Global attention has been called to the fires raging in the southern Amazon basin during the past two weeks, notable for the high spate in such a short time and for the arrival of dense smoke to major populations centers outside of Brazil’s Amazonian regions (Although not record-breaking according to historical statistics). Here at the SFS Center for Amazon Studies in Peru, you might think that we are also in the thick of it. However, while some regions in the southern Peruvian border with Brazil are experiencing heavy smoke and could be at risk for the spread of these uncontrolled fires, we are located in the northwestern Amazon, thousands of kilometers away and are experiencing it much like you.

Fires do occur in our region of the Amazon but have some major differences with those fires that have garnered global concern. Like in most of the Amazon, fire here is primarily caused by people. But in our region, controlled fires are still being traditionally used as a tool to maintain small-scale agricultural production primarily in a swidden-fallow cycle that, when managed correctly, can be productive and does not require clearing of new, mature forest areas.

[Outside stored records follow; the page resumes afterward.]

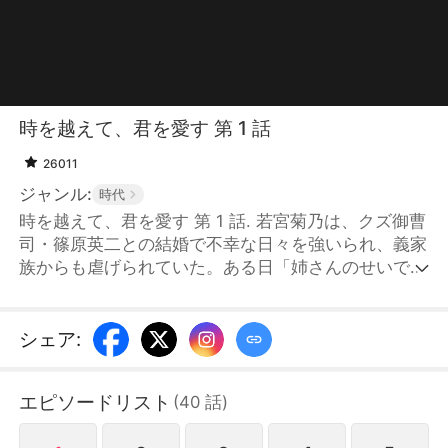
時を越えて、君を愛す 第 1 話
26011
ジャンル:
時代
時を越えて、君を愛す 第 1 話. 若宮菊乃は、クズ御曹
司・篠原英二との結婚で不幸な日々を強いられ、義家
族からも虐げられていた。ある日「姉さんのせいで私
は不幸になった」と妹の華子に刺し殺される菊乃。目
覚めると三年前、家の花嫁選びの儀式の日に戻ってい
た。彼女は過去をやり直せることに気づく。 再び花
シェア
:
婿選びの場に立った姉妹。菊乃が前世で結婚した英二
を避けようとしたその瞬間、妹が彼を横取りし婚約を
エピソードリスト
(
40
話
)
勝ち取る。そして、菊乃が選んだのは、偶然居合わせ
た“下僕姿”の青年だった。「この人と結婚します」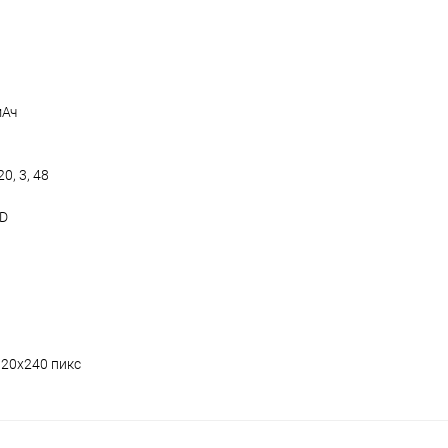
мАч
0, 3, 48
HD
320х240 пикс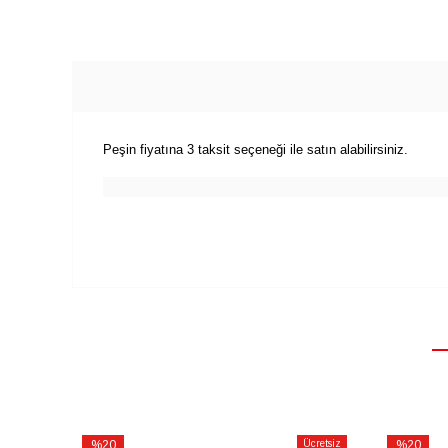
Peşin fiyatına 3 taksit seçeneği ile satın alabilirsiniz.
%20
Ücretsiz
%20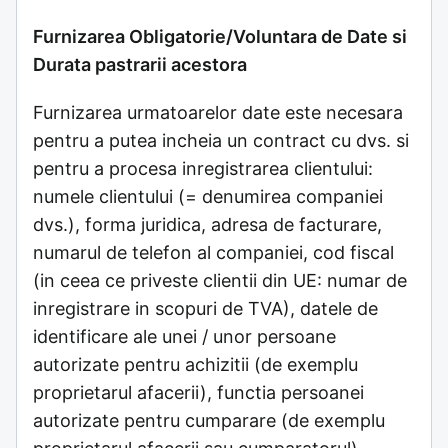
Furnizarea Obligatorie/Voluntara de Date si
Durata pastrarii acestora
Furnizarea urmatoarelor date este necesara
pentru a putea incheia un contract cu dvs. si
pentru a procesa inregistrarea clientului:
numele clientului (= denumirea companiei
dvs.), forma juridica, adresa de facturare,
numarul de telefon al companiei, cod fiscal
(in ceea ce priveste clientii din UE: numar de
inregistrare in scopuri de TVA), datele de
identificare ale unei / unor persoane
autorizate pentru achizitii (de exemplu
proprietarul afacerii), functia persoanei
autorizate pentru cumparare (de exemplu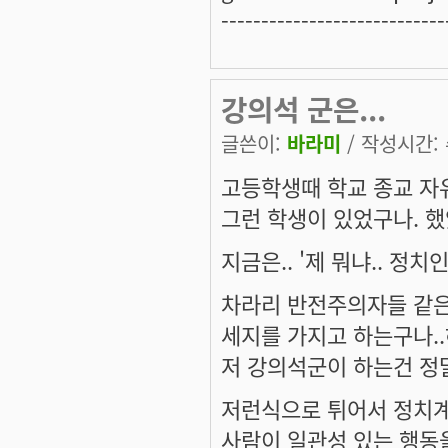
----------------------------
강의석 군은...
글쓴이:
바라미
/ 작성시간: 수
고등학생때 학교 종교 자
그런 학생이 있었구나. 했
지금은.. '제 뭐냐.. 정치
차라리 반전주의자들 같은
세지를 가지고 하는구나..
저 강의석군이 하는건 정
저런식으로 튀어서 정치계
사람이 일관성 있는 행동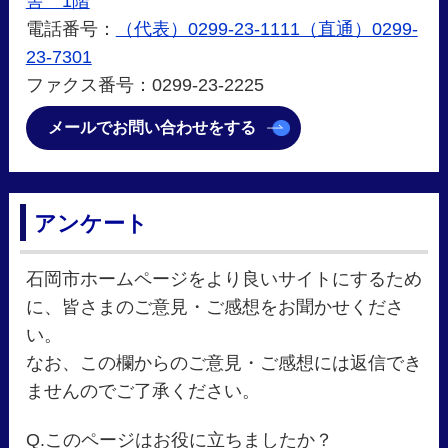
舎 1階
電話番号：
（代表）0299-23-1111（直通）0299-
23-7301
ファクス番号：0299-23-2225
メールでお問い合わせをする
アンケート
石岡市ホームページをより良いサイトにするため
に、皆さまのご意見・ご感想をお聞かせくださ
い。
なお、この欄からのご意見・ご感想には返信でき
ませんのでご了承ください。
Q.このページはお役に立ちましたか？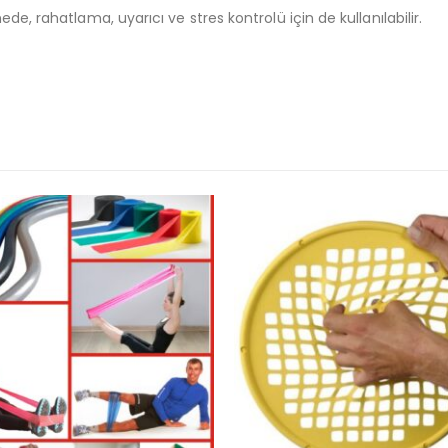
, rahatlama, uyarıcı ve stres kontrolü için de kullanılabilir.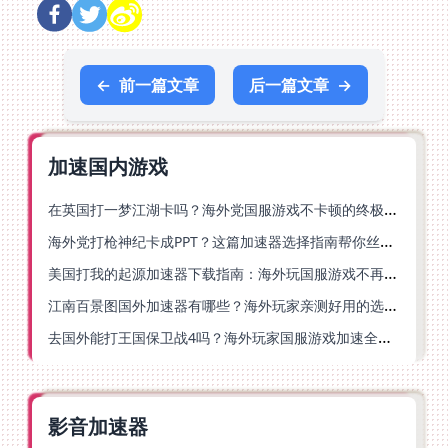
←
前一篇文章
后一篇文章
→
加速国内游戏
在英国打一梦江湖卡吗？海外党国服游戏不卡顿的终极解法
海外党打枪神纪卡成PPT？这篇加速器选择指南帮你丝滑上分
美国打我的起源加速器下载指南：海外玩国服游戏不再卡的终极方案
江南百景图国外加速器有哪些？海外玩家亲测好用的选择与避坑指南
去国外能打王国保卫战4吗？海外玩家国服游戏加速全攻略（附公主连结幻想江湖实测）
影音加速器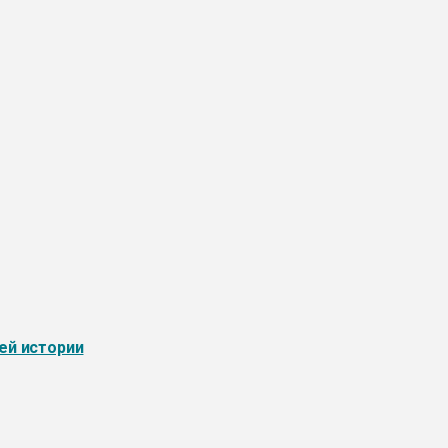
ей истории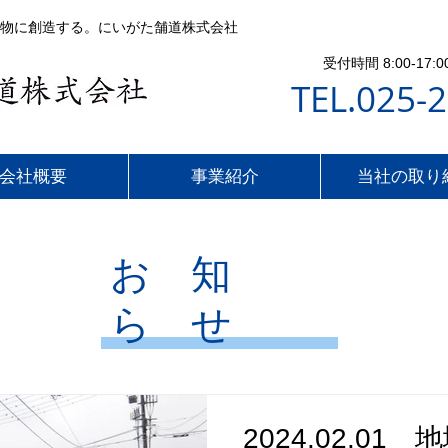
物に創造する。にいがた舗道株式会社
受付時間 8:00-1
TEL.025-
会社概要
事業紹介
当社の取り
​お 知
ら せ
2024.02.0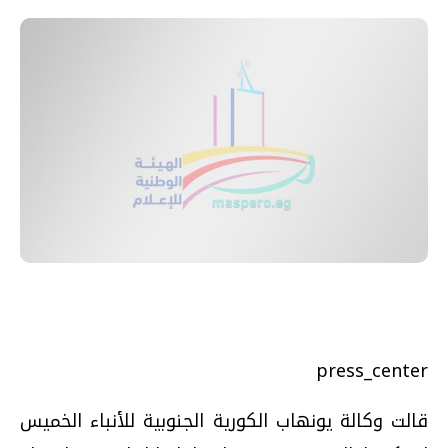
press_center
قالت وكالة يونهاب الكورية الجنوبية للأنباء الخميس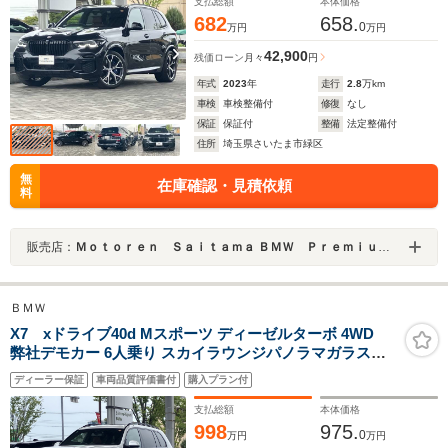
支払総額
本体価格
682
658.
0
万円
万円
42,900
残価ローン
月々
円
年式
2023
年
走行
2.8
万km
車検
車検整備付
修復
なし
保証
保証付
整備
法定整備付
住所
埼玉県さいたま市緑区
無
在庫確認・見積依頼
料
販売店：
Ｍｏｔｏｒｅｎ Ｓａｉｔａｍａ ＢＭＷ Ｐｒｅｍｉｕｍ Ｓｅｌｅｃｔｉｏｎ 浦和美園
ＢＭＷ
X7 xドライブ40d Mスポーツ ディーゼルターボ 4WD
弊社デモカー 6人乗り スカイラウンジパノラマガラスサ
ンルーフ メリノ タルトゥーフォエクセレントレザーシー
ディーラー保証
車両品質評価書付
購入プラン付
ト 22インチアルミ 地デジ付タッチパネル式ナビ ACC
支払総額
本体価格
998
975.
0
万円
万円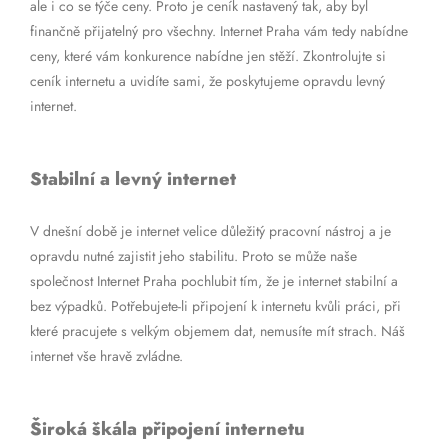
ale i co se týče ceny. Proto je ceník nastavený tak, aby byl
finančně přijatelný pro všechny. Internet Praha vám tedy nabídne
ceny, které vám konkurence nabídne jen stěží. Zkontrolujte si
ceník internetu a uvidíte sami, že poskytujeme opravdu levný
internet.
Stabilní a levný internet
V dnešní době je internet velice důležitý pracovní nástroj a je
opravdu nutné zajistit jeho stabilitu. Proto se může naše
společnost Internet Praha pochlubit tím, že je internet stabilní a
bez výpadků. Potřebujete-li připojení k internetu kvůli práci, při
které pracujete s velkým objemem dat, nemusíte mít strach. Náš
internet vše hravě zvládne.
Široká škála připojení internetu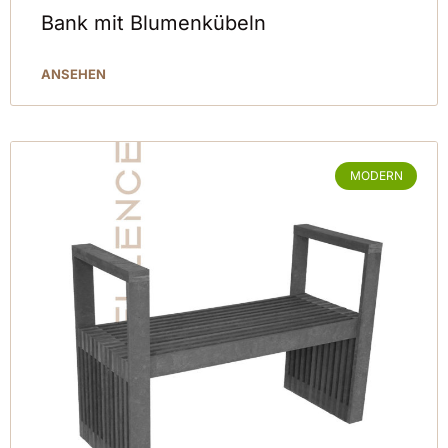
Bank mit Blumenkübeln
ANSEHEN
MODERN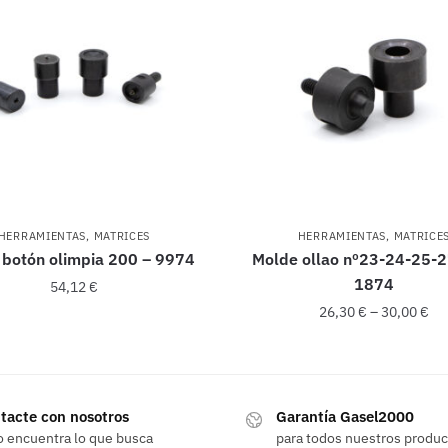
HERRAMIENTAS
,
MATRICES
HERRAMIENTAS
,
MATRICE
 botón olimpia 200 – 9974
Molde ollao nº23-24-25-2
1874
54,12
€
26,30
€
–
30,00
€
Este
producto
tacte con nosotros
Garantía Gasel2000
tiene
o encuentra lo que busca
para todos nuestros produ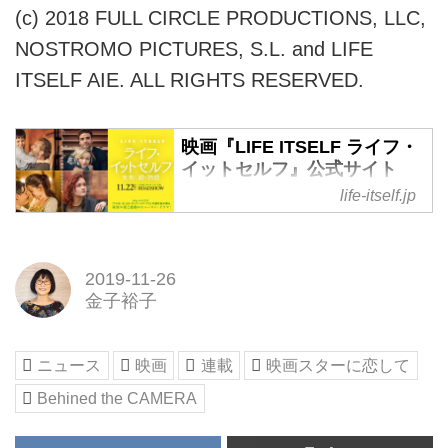
(c) 2018 FULL CIRCLE PRODUCTIONS, LLC,
NOSTROMO PICTURES, S.L. and LIFE
ITSELF AIE. ALL RIGHTS RESERVED.
映画『LIFE ITSELF ライフ・
イットセルフ』公式サイト
life-itself.jp
大ヒットドラマ『THIS IS US/デ
ィス・イズ・アス』の製作者が贈
る家族の愛と感動のヒューマン・
ドラマ！
2019-11-26
金子裕子
ニュース
映画
連載
映画スターに恋して
Behined the CAMERA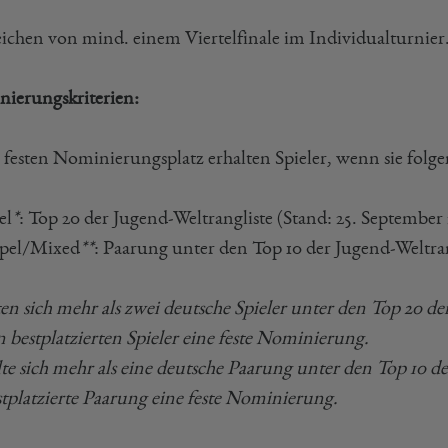
reichen von mind. einem Viertelfinale im Individualturnier
ierungskriterien:
 festen Nominierungsplatz erhalten Spieler, wenn sie folg
el
*
: Top 20 der Jugend-Weltrangliste (Stand: 25. September 
pel/Mixed
**
: Paarung unter den Top 10 der Jugend-Weltran
lten sich mehr als zwei deutsche Spieler unter den Top 20 
n bestplatzierten Spieler eine feste Nominierung.
llte sich mehr als eine deutsche Paarung unter den Top 10 
stplatzierte Paarung eine feste Nominierung.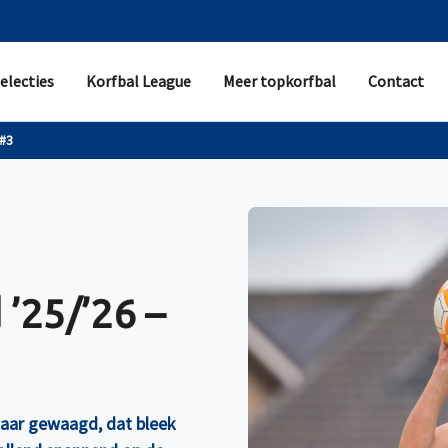
electies
Korfbal League
Meer topkorfbal
Contact
 #3
’25/’26 –
kaar gewaagd, dat bleek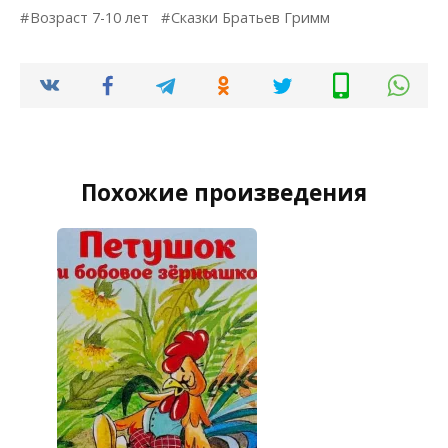
Возраст 7-10 лет
Сказки Братьев Гримм
Похожие произведения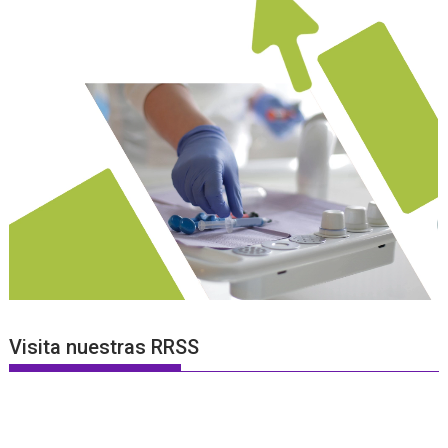
Visita nuestras RRSS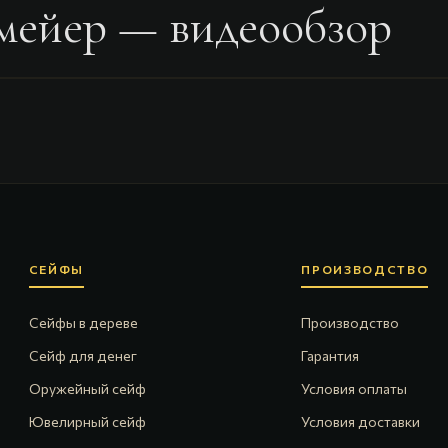
мейер
— видеообзор
СЕЙФЫ
ПРОИЗВОДСТВО
Сейфы в дереве
Производство
Сейф для денег
Гарантия
Оружейный сейф
Условия оплаты
Ювелирный сейф
Условия доставки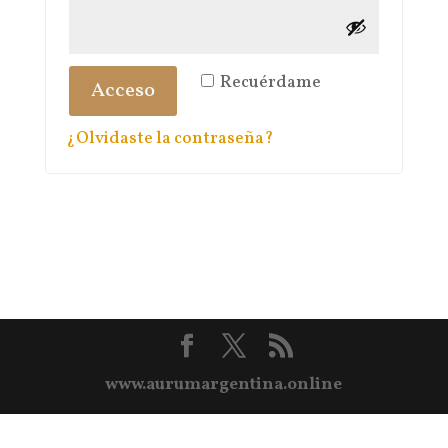
Recuérdame
Acceso
¿Olvidaste la contraseña?
www.aurumargentina.online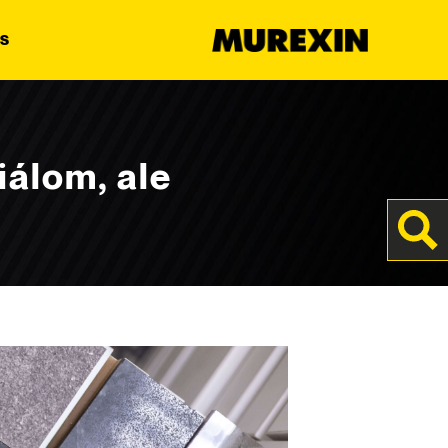
s
iálom, ale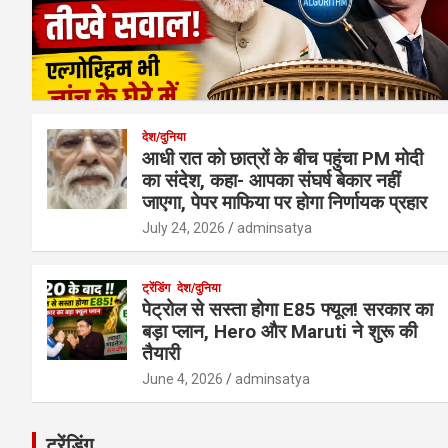
देश/दुनिया
आधी रात को छात्रों के बीच पहुंचा PM मोदी
का संदेश, कहा- आपका संघर्ष बेकार नहीं
जाएगा, पेपर माफिया पर होगा निर्णायक प्रहार
July 24, 2026
adminsatya
ट्रेंडिंग
देश/दुनिया
पेट्रोल से सस्ता होगा E85 फ्यूल! सरकार का
बड़ा प्लान, Hero और Maruti ने शुरू की
तैयारी
June 4, 2026
adminsatya
ट्रेंडिंग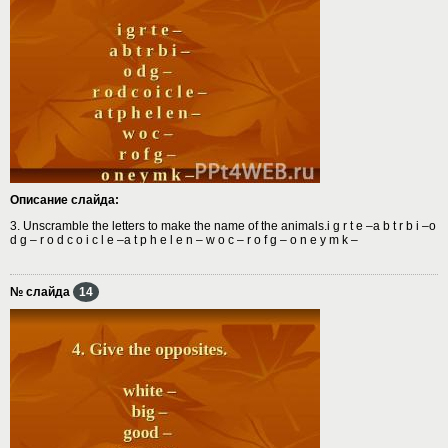
Описание слайда:
3. Unscramble the letters to make the name of the animals.i g r t e –a b t r b i –o
d g – r o d c o i c l e –a t p h e l e n – w o c – r o f g – o n e y m k –
№ слайда
14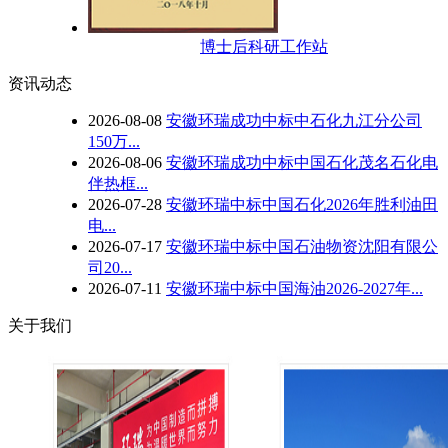
博士后科研工作站
资讯动态
2026
-
08
-
08
安徽环瑞成功中标中石化九江分公司
150万...
2026
-
08
-
06
安徽环瑞成功中标中国石化茂名石化电
伴热框...
2026
-
07
-
28
安徽环瑞中标中国石化2026年胜利油田
电...
2026
-
07
-
17
安徽环瑞中标中国石油物资沈阳有限公
司20...
2026
-
07
-
11
安徽环瑞中标中国海油2026-2027年...
关于我们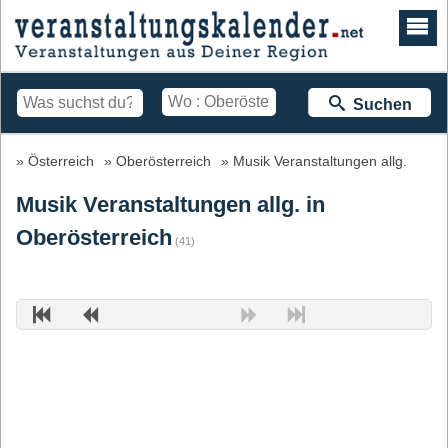
Suchen
Österreich
Oberösterreich
Musik Veranstaltungen allg.
Musik Veranstaltungen allg. in
Oberösterreich
(41)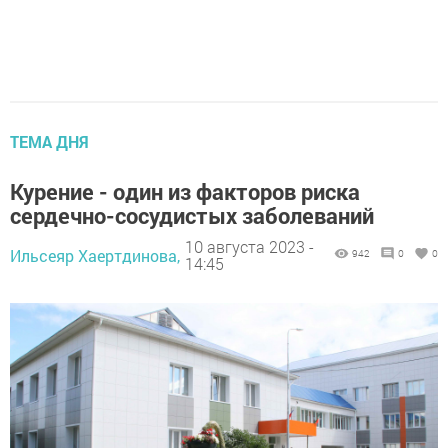
ТЕМА ДНЯ
Курение - один из факторов риска
сердечно-сосудистых заболеваний
10 августа 2023 -
Ильсеяр Хаертдинова,
942
0
0
14:45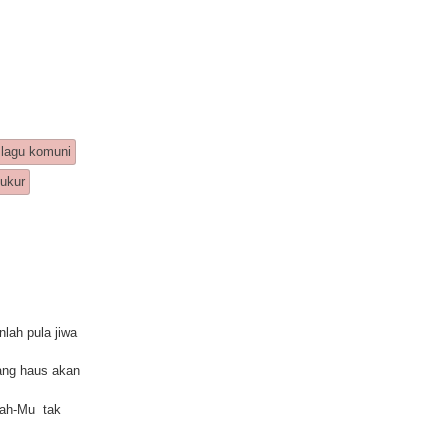
lagu komuni
yukur
lah pula jiwa
yang haus akan
jah-Mu tak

Photos courtesy of SFS Dean, Dr. Mark Seifert


In a swidden-fallow cycle, there is a cycle of small-scale clearing, cultivation, agroforestry production of other products and then a period of forest regrowth before the process is repeated on the same plots of land, mostly avoiding the clearing of new forest(1). Though traditional tropical swidden-fallow practices have often been put under the same umbrella as any clearing and burning in the tropics, research has shown that, in fact, such practices can maintain diversity on the landscape(2). In contrast, the types of fires currently raging in the Brazilian Amazon are much more extensive and used to permanently transform forest to cattle pasture or agricultural land, and often follow heavy extraction of timber by illegal logging operations.

Nevertheless, if we hope to avoid a similar fate in our region and other parts of the Amazon, the current situation in Brazil has us reflecting on an important central question: As people are responsible for the majority of Amazonian forest fires, what is motivating an increase in this individual behavior that can have collective consequences? What social and political processes are incentivizing the deforestation and burning scenario we are currently seeing in the southern Amazon? In other words, what circumstances and state policies created conditions for an increase in deforestation?

Many new reports have implied that Brazil’s model for economic development of the Amazon based colonization and transformation, which had slowed in recent years, has gotten a new boost from the country’s new president. This in turn emboldened people interested in short-term extractive exploitation of Amazonian riches, opening the way for agro-industrial and mining operations. This follows the old development model introduced since the colonization of the Americas, basing growth on transformation to a domesticated agricultural landscape and extraction of non-renewable resources. Another contributor may be the weak land-holding power and protection given to Indigenous Amazonian people, whose self-proclaimed interests and livelihood strategies are deemed to be less important than national interests driven by larger urban populations and often viewed as backwards and obstructionist to the interests of more powerful outside players in a nation’s economy. Did the two ideas above give you déjà vu of circumstances you’ve heard about in other areas of the world or even your neck of the woods recently or historically? Clearly this is an idea deserving of more reflection and serious analysis than a blog post can do justice to. I invite you to dig beyond the headlines and question if and how WE need to alter our behavior and policies if we wish to opt for a different model for the future of the Amazon.

1. Vandermeer, John and Ivette Perfecto. 1995. Breakfast of Biodiversity. Institute for Food and
Development Policy

2. Ravikumar, Ashwin et. al. 2017. Is small-scale agriculture really the main driver of deforestation
in the Peruvian Amazon? Moving beyond the prevailing narrative. Conservation Letters 10(2): 170-177.